▶ [PROBLEM DETAILS] I'd like the entries reproduced exactly, with the images omitted.

▶ [DATA FOR THIS EXERCISE]
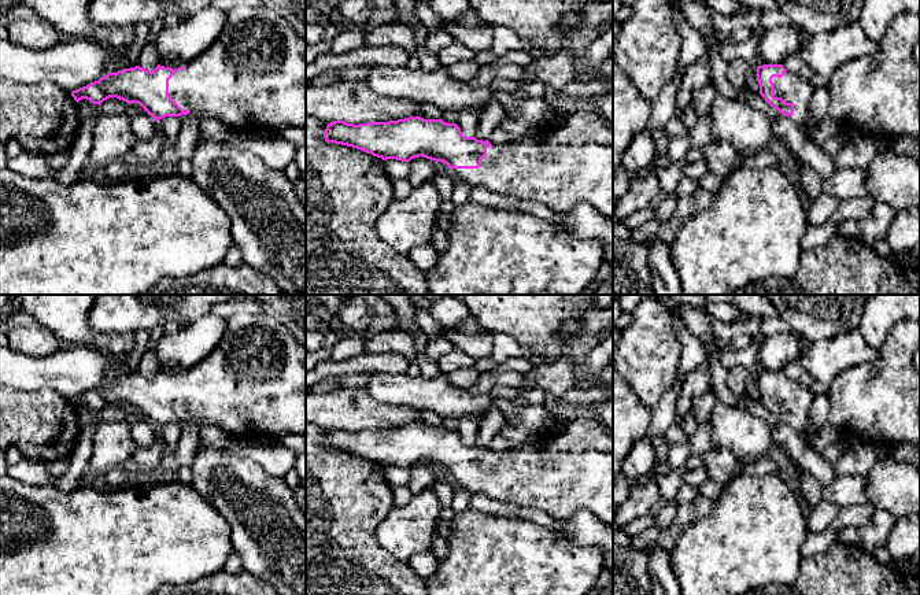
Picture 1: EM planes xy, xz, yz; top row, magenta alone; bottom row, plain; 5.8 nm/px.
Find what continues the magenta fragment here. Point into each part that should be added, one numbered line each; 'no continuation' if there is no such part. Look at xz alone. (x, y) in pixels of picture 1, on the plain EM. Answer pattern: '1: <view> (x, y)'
1: xz (558, 475)

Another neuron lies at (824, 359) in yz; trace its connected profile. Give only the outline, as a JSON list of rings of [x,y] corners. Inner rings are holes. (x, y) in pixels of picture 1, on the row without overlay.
[[[858,329],[809,343],[801,356],[798,382],[814,396],[827,395],[838,374],[851,366],[873,362],[877,356],[879,351],[865,343]]]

▶ [TASK SOLUTION]
Picture 1: EM planes xy, xz, yz; top row, magenta alone; bottom row, plain; 5.8 nm/px.
Find what continues the magenta fragment here. Point into each part that should be added, one numbered line each; 'no continuation' if there is no such part. Look at xz alone. (x, y) in pixels of picture 1, on the plain EM. Answer pattern: '1: <view> (x, y)'
1: xz (558, 475)

Another neuron lies at (824, 359) in yz; trace its connected profile. Give only the outline, as a JSON list of rings of [x,y] corners. Inner rings are holes. (x, y) in pixels of picture 1, on the row without overlay.
[[[858,329],[809,343],[801,356],[798,382],[814,396],[827,395],[838,374],[851,366],[873,362],[877,356],[879,351],[865,343]]]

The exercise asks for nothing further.